Bridges devised a ‘spectrum of capital’, according to which it is possible to design different investment strategies to promote entrepreneurial solutions to societal challenges.
The idea that investment can be a positive force for societal change is hardly a new one. Ethical or values-based investing arguably dates back centuries, driven primarily by religion. More recently, the changing mores of the 1960s – including the push to eliminate the apartheid regime in South Africa – brought socially-conscious investing to the fore. By the 1980s, Socially Responsible Investing (SRI), which focuses on systematically ‘screening out’ harmful products and practices (such as tobacco or firearms), had a dedicated investor base.
Over time, many investors have also recognised that factoring social, environmental and governance risks (ESG) into their investment decisions helps to protect value, particularly in a world of increasing transparency. This has given rise to a broad universe of ‘responsible investors’, ranging from those who ‘negatively screen’ for ESG risks, to those who actively work to mitigate them during ownership. Taking this further, and building upon ‘best in class’ SRI, some investors have deeply integrated social and environmental factors into their investment analysis and started proactively looking for ESG opportunities, selecting companies that they believe will outperform the market because they operate (or have the potential to operate) in a more sustainable way than their peers over time – be it through their environmental management, stakeholder engagement or governance practices. We call this ‘Sustainable Investing’, because it centres on backing businesses that can flourish in a changing landscape – and we distinguish it from Responsible Investing because it focuses not just on protecting value against risk but on creating additional value, through both investment selection and portfolio management. Impact Investing goes beyond this to focus on solutions to pressing societal or environmental issues.
Impact investors focus on one or a cluster of issues, with a deliberate intention to make a positive social or environmental impact. Some want to focus on societal or environmental solutions that can generate market-rate (or market-beating) financial returns. For these investors, there are a growing number of for-profit businesses that help to address a societal or environmental issue through their core product or the place in which they are located.

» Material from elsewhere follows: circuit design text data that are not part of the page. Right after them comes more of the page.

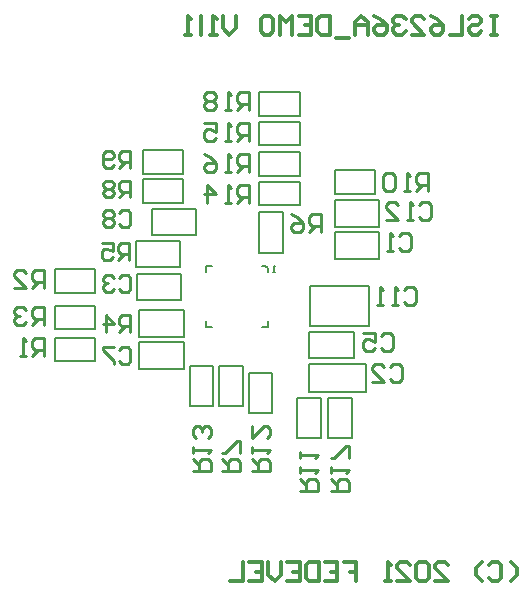
<source format=gbo>
G04*
G04 #@! TF.GenerationSoftware,Altium Limited,Altium Designer,20.0.13 (296)*
G04*
G04 Layer_Color=32896*
%FSLAX44Y44*%
%MOMM*%
G71*
G01*
G75*
%ADD10C,0.2000*%
%ADD11C,0.1500*%
%ADD12C,0.2540*%
%ADD44C,0.3000*%
D10*
X165204Y246824D02*
Y256464D01*
Y246824D02*
X202796D01*
Y269176D01*
X165204D02*
X202796D01*
X165204Y256464D02*
Y269176D01*
X348796Y210536D02*
Y220176D01*
X311204D02*
X348796D01*
X311204Y197824D02*
Y220176D01*
Y197824D02*
X348796D01*
Y210536D01*
X359000Y169000D02*
Y193000D01*
X311000D02*
X359000D01*
X311000Y169000D02*
Y193000D01*
Y169000D02*
X359000D01*
X301000Y130000D02*
Y164000D01*
Y130000D02*
X321000D01*
Y164000D01*
X301000D02*
X321000D01*
X347000Y130000D02*
Y164000D01*
X327000D02*
X347000D01*
X327000Y130000D02*
Y164000D01*
Y130000D02*
X347000D01*
X210000Y157000D02*
Y191000D01*
Y157000D02*
X230000D01*
Y191000D01*
X210000D02*
X230000D01*
X280000Y151000D02*
Y185000D01*
X260000D02*
X280000D01*
X260000Y151000D02*
Y185000D01*
Y151000D02*
X280000D01*
X96000Y195000D02*
X130000D01*
Y215000D01*
X96000D02*
X130000D01*
X96000Y195000D02*
Y215000D01*
Y242000D02*
X130000D01*
X96000Y222000D02*
Y242000D01*
Y222000D02*
X130000D01*
Y242000D01*
X96000Y253000D02*
X130000D01*
Y273000D01*
X96000D02*
X130000D01*
X96000Y253000D02*
Y273000D01*
X370296Y294536D02*
Y304176D01*
X332704D02*
X370296D01*
X332704Y281824D02*
Y304176D01*
Y281824D02*
X370296D01*
Y294536D01*
X332704Y308824D02*
Y318464D01*
Y308824D02*
X370296D01*
Y331176D01*
X332704D02*
X370296D01*
X332704Y318464D02*
Y331176D01*
X333000Y357000D02*
X367000D01*
X333000Y337000D02*
Y357000D01*
Y337000D02*
X367000D01*
Y357000D01*
X170000Y354000D02*
X204000D01*
Y374000D01*
X170000D02*
X204000D01*
X170000Y354000D02*
Y374000D01*
Y329000D02*
X204000D01*
Y349000D01*
X170000D02*
X204000D01*
X170000Y329000D02*
Y349000D01*
X269000Y287000D02*
Y321000D01*
Y287000D02*
X289000D01*
Y321000D01*
X269000D02*
X289000D01*
X269000Y372000D02*
X303000D01*
X269000Y352000D02*
Y372000D01*
Y352000D02*
X303000D01*
Y372000D01*
X269000Y398000D02*
X303000D01*
X269000Y378000D02*
Y398000D01*
Y378000D02*
X303000D01*
Y398000D01*
X269000Y403000D02*
X303000D01*
Y423000D01*
X269000D02*
X303000D01*
X269000Y403000D02*
Y423000D01*
Y347000D02*
X303000D01*
X269000Y327000D02*
Y347000D01*
Y327000D02*
X303000D01*
Y347000D01*
X235000Y191000D02*
X255000D01*
Y157000D02*
Y191000D01*
X235000Y157000D02*
X255000D01*
X235000D02*
Y191000D01*
X276000Y271000D02*
Y274000D01*
Y224000D02*
Y229000D01*
X271000Y224000D02*
X276000D01*
X224000D02*
X229000D01*
X224000D02*
Y229000D01*
Y271000D02*
Y276000D01*
X229000D01*
X271000D02*
X274000D01*
X276000Y274000D01*
X312000Y259000D02*
X362000D01*
Y225000D02*
Y259000D01*
X312000Y225000D02*
X362000D01*
X312000D02*
Y259000D01*
X177607Y311464D02*
Y324176D01*
X215199D01*
Y301824D02*
Y324176D01*
X177607Y301824D02*
X215199D01*
X177607D02*
Y311464D01*
X204796Y188824D02*
Y201536D01*
X167204Y188824D02*
X204796D01*
X167204D02*
Y211176D01*
X204796D01*
Y201536D02*
Y211176D01*
X167204Y225464D02*
Y238176D01*
X204796D01*
Y215824D02*
Y238176D01*
X167204Y215824D02*
X204796D01*
X167204D02*
Y225464D01*
X201960Y274840D02*
Y287552D01*
X164368Y274840D02*
X201960D01*
X164368D02*
Y297192D01*
X201960D01*
Y287552D02*
Y297192D01*
D11*
X282500Y270500D02*
X280834D01*
X281667D01*
Y275498D01*
X282500Y274665D01*
D12*
X403887Y327078D02*
X406426Y329618D01*
X411505D01*
X414044Y327078D01*
Y316922D01*
X411505Y314382D01*
X406426D01*
X403887Y316922D01*
X398809Y314382D02*
X393730D01*
X396270D01*
Y329618D01*
X398809Y327078D01*
X375956Y314382D02*
X386113D01*
X375956Y324539D01*
Y327078D01*
X378495Y329618D01*
X383574D01*
X386113Y327078D01*
X260297Y407383D02*
Y422617D01*
X252679D01*
X250140Y420078D01*
Y415000D01*
X252679Y412461D01*
X260297D01*
X255218D02*
X250140Y407383D01*
X245062D02*
X239983D01*
X242522D01*
Y422617D01*
X245062Y420078D01*
X232366D02*
X229827Y422617D01*
X224748D01*
X222209Y420078D01*
Y417539D01*
X224748Y415000D01*
X222209Y412461D01*
Y409922D01*
X224748Y407383D01*
X229827D01*
X232366Y409922D01*
Y412461D01*
X229827Y415000D01*
X232366Y417539D01*
Y420078D01*
X229827Y415000D02*
X224748D01*
X329383Y84956D02*
X344618D01*
Y92574D01*
X342078Y95113D01*
X337000D01*
X334461Y92574D01*
Y84956D01*
Y90035D02*
X329383Y95113D01*
Y100191D02*
Y105270D01*
Y102730D01*
X344618D01*
X342078Y100191D01*
X344618Y112887D02*
Y123044D01*
X342078D01*
X331922Y112887D01*
X329383D01*
X260044Y355382D02*
Y370617D01*
X252426D01*
X249887Y368078D01*
Y363000D01*
X252426Y360461D01*
X260044D01*
X254965D02*
X249887Y355382D01*
X244809D02*
X239730D01*
X242270D01*
Y370617D01*
X244809Y368078D01*
X221956Y370617D02*
X227034Y368078D01*
X232113Y363000D01*
Y357922D01*
X229574Y355382D01*
X224495D01*
X221956Y357922D01*
Y360461D01*
X224495Y363000D01*
X232113D01*
X260044Y381382D02*
Y396618D01*
X252426D01*
X249887Y394078D01*
Y389000D01*
X252426Y386461D01*
X260044D01*
X254965D02*
X249887Y381382D01*
X244809D02*
X239730D01*
X242270D01*
Y396618D01*
X244809Y394078D01*
X221956Y396618D02*
X232113D01*
Y389000D01*
X227034Y391539D01*
X224495D01*
X221956Y389000D01*
Y383922D01*
X224495Y381382D01*
X229574D01*
X232113Y383922D01*
X260297Y329383D02*
Y344618D01*
X252679D01*
X250140Y342078D01*
Y337000D01*
X252679Y334461D01*
X260297D01*
X255218D02*
X250140Y329383D01*
X245062D02*
X239983D01*
X242522D01*
Y344618D01*
X245062Y342078D01*
X224748Y329383D02*
Y344618D01*
X232366Y337000D01*
X222209D01*
X212383Y101956D02*
X227617D01*
Y109574D01*
X225078Y112113D01*
X220000D01*
X217461Y109574D01*
Y101956D01*
Y107035D02*
X212383Y112113D01*
Y117191D02*
Y122270D01*
Y119730D01*
X227617D01*
X225078Y117191D01*
Y129887D02*
X227617Y132426D01*
Y137505D01*
X225078Y140044D01*
X222539D01*
X220000Y137505D01*
Y134965D01*
Y137505D01*
X217461Y140044D01*
X214922D01*
X212383Y137505D01*
Y132426D01*
X214922Y129887D01*
X262379Y101960D02*
X277614Y101957D01*
X277615Y109574D01*
X275077Y112114D01*
X269998Y112115D01*
X267458Y109576D01*
X267457Y101959D01*
X267458Y107037D02*
X262381Y112116D01*
X262382Y117195D02*
X262383Y122273D01*
X262382Y119734D01*
X277617Y119731D01*
X275078Y117192D01*
X262386Y140048D02*
X262384Y129891D01*
X272543Y140045D01*
X275082Y140045D01*
X277621Y137505D01*
X277620Y132427D01*
X275080Y129888D01*
X303230Y85121D02*
X318464Y84980D01*
X318535Y92597D01*
X316019Y95159D01*
X310941Y95206D01*
X308379Y92691D01*
X308308Y85074D01*
X308355Y90152D02*
X303324Y95277D01*
X303371Y100355D02*
X303418Y105433D01*
X303395Y102894D01*
X318629Y102753D01*
X316066Y100238D01*
X303489Y113050D02*
X303536Y118128D01*
X303512Y115590D01*
X318747Y115448D01*
X316184Y112933D01*
X412044Y339383D02*
Y354618D01*
X404426D01*
X401887Y352078D01*
Y347000D01*
X404426Y344461D01*
X412044D01*
X406965D02*
X401887Y339383D01*
X396809D02*
X391730D01*
X394270D01*
Y354618D01*
X396809Y352078D01*
X384113D02*
X381574Y354618D01*
X376495D01*
X373956Y352078D01*
Y341922D01*
X376495Y339383D01*
X381574D01*
X384113Y341922D01*
Y352078D01*
X159663Y359002D02*
Y372998D01*
X152665D01*
X150333Y370665D01*
Y366000D01*
X152665Y363667D01*
X159663D01*
X154998D02*
X150333Y359002D01*
X145667Y361335D02*
X143335Y359002D01*
X138670D01*
X136337Y361335D01*
Y370665D01*
X138670Y372998D01*
X143335D01*
X145667Y370665D01*
Y368333D01*
X143335Y366000D01*
X136337D01*
X159663Y334002D02*
Y347998D01*
X152665D01*
X150333Y345665D01*
Y341000D01*
X152665Y338667D01*
X159663D01*
X154998D02*
X150333Y334002D01*
X145667Y345665D02*
X143335Y347998D01*
X138670D01*
X136337Y345665D01*
Y343333D01*
X138670Y341000D01*
X136337Y338667D01*
Y336335D01*
X138670Y334002D01*
X143335D01*
X145667Y336335D01*
Y338667D01*
X143335Y341000D01*
X145667Y343333D01*
Y345665D01*
X143335Y341000D02*
X138670D01*
X237472Y101974D02*
X252707Y102081D01*
X252653Y109698D01*
X250096Y112220D01*
X245018Y112184D01*
X242497Y109627D01*
X242550Y102010D01*
X242514Y107088D02*
X237400Y112130D01*
X252600Y117316D02*
X252528Y127472D01*
X249989Y127455D01*
X239904Y117226D01*
X237365Y117209D01*
X320696Y304382D02*
Y319618D01*
X313078D01*
X310539Y317078D01*
Y312000D01*
X313078Y309461D01*
X320696D01*
X315618D02*
X310539Y304382D01*
X295304Y319618D02*
X300382Y317078D01*
X305461Y312000D01*
Y306922D01*
X302922Y304382D01*
X297843D01*
X295304Y306922D01*
Y309461D01*
X297843Y312000D01*
X305461D01*
X158663Y281002D02*
Y294998D01*
X151665D01*
X149333Y292665D01*
Y288000D01*
X151665Y285667D01*
X158663D01*
X153998D02*
X149333Y281002D01*
X135337Y294998D02*
X144667D01*
Y288000D01*
X140002Y290333D01*
X137670D01*
X135337Y288000D01*
Y283335D01*
X137670Y281002D01*
X142335D01*
X144667Y283335D01*
X159663Y220002D02*
Y233998D01*
X152665D01*
X150333Y231665D01*
Y227000D01*
X152665Y224667D01*
X159663D01*
X154998D02*
X150333Y220002D01*
X138670D02*
Y233998D01*
X145667Y227000D01*
X136337D01*
X86696Y225382D02*
Y240618D01*
X79078D01*
X76539Y238078D01*
Y233000D01*
X79078Y230461D01*
X86696D01*
X81617D02*
X76539Y225382D01*
X71461Y238078D02*
X68922Y240618D01*
X63843D01*
X61304Y238078D01*
Y235539D01*
X63843Y233000D01*
X66382D01*
X63843D01*
X61304Y230461D01*
Y227922D01*
X63843Y225382D01*
X68922D01*
X71461Y227922D01*
X86696Y257383D02*
Y272617D01*
X79078D01*
X76539Y270078D01*
Y265000D01*
X79078Y262461D01*
X86696D01*
X81617D02*
X76539Y257383D01*
X61304D02*
X71461D01*
X61304Y267539D01*
Y270078D01*
X63843Y272617D01*
X68922D01*
X71461Y270078D01*
X86696Y199382D02*
Y214618D01*
X79078D01*
X76539Y212078D01*
Y207000D01*
X79078Y204461D01*
X86696D01*
X81617D02*
X76539Y199382D01*
X71461D02*
X66382D01*
X68922D01*
Y214618D01*
X71461Y212078D01*
X391348Y255078D02*
X393887Y257617D01*
X398965D01*
X401505Y255078D01*
Y244922D01*
X398965Y242383D01*
X393887D01*
X391348Y244922D01*
X386270Y242383D02*
X381191D01*
X383730D01*
Y257617D01*
X386270Y255078D01*
X373574Y242383D02*
X368495D01*
X371035D01*
Y257617D01*
X373574Y255078D01*
X150333Y311335D02*
X152665Y309002D01*
X157330D01*
X159663Y311335D01*
Y320665D01*
X157330Y322998D01*
X152665D01*
X150333Y320665D01*
X145667Y311335D02*
X143335Y309002D01*
X138670D01*
X136337Y311335D01*
Y313667D01*
X138670Y316000D01*
X136337Y318333D01*
Y320665D01*
X138670Y322998D01*
X143335D01*
X145667Y320665D01*
Y318333D01*
X143335Y316000D01*
X145667Y313667D01*
Y311335D01*
X143335Y316000D02*
X138670D01*
X150333Y204665D02*
X152665Y206998D01*
X157330D01*
X159663Y204665D01*
Y195335D01*
X157330Y193002D01*
X152665D01*
X150333Y195335D01*
X145667Y206998D02*
X136337D01*
Y204665D01*
X145667Y195335D01*
Y193002D01*
X371539Y216078D02*
X374078Y218617D01*
X379157D01*
X381696Y216078D01*
Y205922D01*
X379157Y203382D01*
X374078D01*
X371539Y205922D01*
X356304Y218617D02*
X366461D01*
Y211000D01*
X361382Y213539D01*
X358843D01*
X356304Y211000D01*
Y205922D01*
X358843Y203382D01*
X363922D01*
X366461Y205922D01*
X150333Y265665D02*
X152665Y267998D01*
X157330D01*
X159663Y265665D01*
Y256335D01*
X157330Y254002D01*
X152665D01*
X150333Y256335D01*
X145667Y265665D02*
X143335Y267998D01*
X138670D01*
X136337Y265665D01*
Y263333D01*
X138670Y261000D01*
X141002D01*
X138670D01*
X136337Y258668D01*
Y256335D01*
X138670Y254002D01*
X143335D01*
X145667Y256335D01*
X379539Y190078D02*
X382078Y192617D01*
X387157D01*
X389696Y190078D01*
Y179922D01*
X387157Y177383D01*
X382078D01*
X379539Y179922D01*
X364304Y177383D02*
X374461D01*
X364304Y187539D01*
Y190078D01*
X366843Y192617D01*
X371922D01*
X374461Y190078D01*
X387000Y301078D02*
X389539Y303617D01*
X394618D01*
X397157Y301078D01*
Y290922D01*
X394618Y288382D01*
X389539D01*
X387000Y290922D01*
X381922Y288382D02*
X376843D01*
X379382D01*
Y303617D01*
X381922Y301078D01*
D44*
X481668Y9000D02*
X487000Y14332D01*
Y19663D01*
X481668Y24995D01*
X463008Y22329D02*
X465674Y24995D01*
X471005D01*
X473671Y22329D01*
Y11666D01*
X471005Y9000D01*
X465674D01*
X463008Y11666D01*
X457676Y9000D02*
X452345Y14332D01*
Y19663D01*
X457676Y24995D01*
X417689Y9000D02*
X428352D01*
X417689Y19663D01*
Y22329D01*
X420355Y24995D01*
X425687D01*
X428352Y22329D01*
X412358D02*
X409692Y24995D01*
X404360D01*
X401694Y22329D01*
Y11666D01*
X404360Y9000D01*
X409692D01*
X412358Y11666D01*
Y22329D01*
X385700Y9000D02*
X396363D01*
X385700Y19663D01*
Y22329D01*
X388365Y24995D01*
X393697D01*
X396363Y22329D01*
X380368Y9000D02*
X375036D01*
X377702D01*
Y24995D01*
X380368Y22329D01*
X340381Y24995D02*
X351044D01*
Y16997D01*
X345713D01*
X351044D01*
Y9000D01*
X324386Y24995D02*
X335049D01*
Y9000D01*
X324386D01*
X335049Y16997D02*
X329718D01*
X319055Y24995D02*
Y9000D01*
X311057D01*
X308391Y11666D01*
Y22329D01*
X311057Y24995D01*
X319055D01*
X292397D02*
X303060D01*
Y9000D01*
X292397D01*
X303060Y16997D02*
X297728D01*
X287065Y24995D02*
Y14332D01*
X281733Y9000D01*
X276402Y14332D01*
Y24995D01*
X260407D02*
X271070D01*
Y9000D01*
X260407D01*
X271070Y16997D02*
X265739D01*
X255075Y24995D02*
Y9000D01*
X244412D01*
X470000Y487661D02*
X464668D01*
X467334D01*
Y471666D01*
X470000D01*
X464668D01*
X446008Y484995D02*
X448674Y487661D01*
X454005D01*
X456671Y484995D01*
Y482329D01*
X454005Y479663D01*
X448674D01*
X446008Y476997D01*
Y474332D01*
X448674Y471666D01*
X454005D01*
X456671Y474332D01*
X440676Y487661D02*
Y471666D01*
X430013D01*
X414018Y487661D02*
X419350Y484995D01*
X424681Y479663D01*
Y474332D01*
X422016Y471666D01*
X416684D01*
X414018Y474332D01*
Y476997D01*
X416684Y479663D01*
X424681D01*
X398023Y471666D02*
X408687D01*
X398023Y482329D01*
Y484995D01*
X400689Y487661D01*
X406021D01*
X408687Y484995D01*
X392692D02*
X390026Y487661D01*
X384694D01*
X382029Y484995D01*
Y482329D01*
X384694Y479663D01*
X387360D01*
X384694D01*
X382029Y476997D01*
Y474332D01*
X384694Y471666D01*
X390026D01*
X392692Y474332D01*
X366034Y487661D02*
X371365Y484995D01*
X376697Y479663D01*
Y474332D01*
X374031Y471666D01*
X368699D01*
X366034Y474332D01*
Y476997D01*
X368699Y479663D01*
X376697D01*
X360702Y471666D02*
Y482329D01*
X355370Y487661D01*
X350039Y482329D01*
Y471666D01*
Y479663D01*
X360702D01*
X344707Y469000D02*
X334044D01*
X328713Y487661D02*
Y471666D01*
X320715D01*
X318049Y474332D01*
Y484995D01*
X320715Y487661D01*
X328713D01*
X302055D02*
X312718D01*
Y471666D01*
X302055D01*
X312718Y479663D02*
X307386D01*
X296723Y471666D02*
Y487661D01*
X291391Y482329D01*
X286060Y487661D01*
Y471666D01*
X272731Y487661D02*
X278062D01*
X280728Y484995D01*
Y474332D01*
X278062Y471666D01*
X272731D01*
X270065Y474332D01*
Y484995D01*
X272731Y487661D01*
X248738D02*
Y476997D01*
X243407Y471666D01*
X238075Y476997D01*
Y487661D01*
X232744Y471666D02*
X227412D01*
X230078D01*
Y487661D01*
X232744Y484995D01*
X219415Y487661D02*
Y471666D01*
X211417D02*
X206086D01*
X208751D01*
Y487661D01*
X211417Y484995D01*
M02*

</source>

Other impact investors are willing to make investments whose impact thesis may or may not deliver a market-rate financial return – social impact bonds, for example, may produce attractive returns but the product is not yet proven.
A third category includes those who are willing to make investments whose impact approach requires a trade-off of financial return and therefore deliver a below-market financial return. This could, for example, involve backing social business models that re-invest some or all their financial surpluses, such as trading charities, mission-driven cooperatives or cross subsidy models.
All three types of investor intend to create positive change in response to social or environmental issues, and so all are impact investors. Finally, there are funders with an impact-only motivation, who are willing to forgo principal, through philanthropy. These funders continue to play a critical role in in tackling pressing social or environmental issues where commercially viable solutions are not available.
By understanding this spectrum of capital (below), it is possible to design different investment strategies to promote entrepreneurial solutions to societal challenges. As the dotted lines along the spectrum reflect, these categories are not mutually exclusive; often they are interdependent, with many investors operating between or across categories. Bridges Fund Management has specialised in sustainable and impact investing ever since our inception in 2002.
Over this period, we have learned that a variety of business models can create positive impact; so each of Bridges’ funds has been designed to ‘align’ with the needs of a different set of impact-driven business models, and with the financial and impact expectations of different investors. This multi-fund approach is mapped against this spectrum of capital, by way of example. We hope that by illustrating how we have created investment products across this landscape, we might encourage others to explore the growing range of sustainable and impact investment strategies.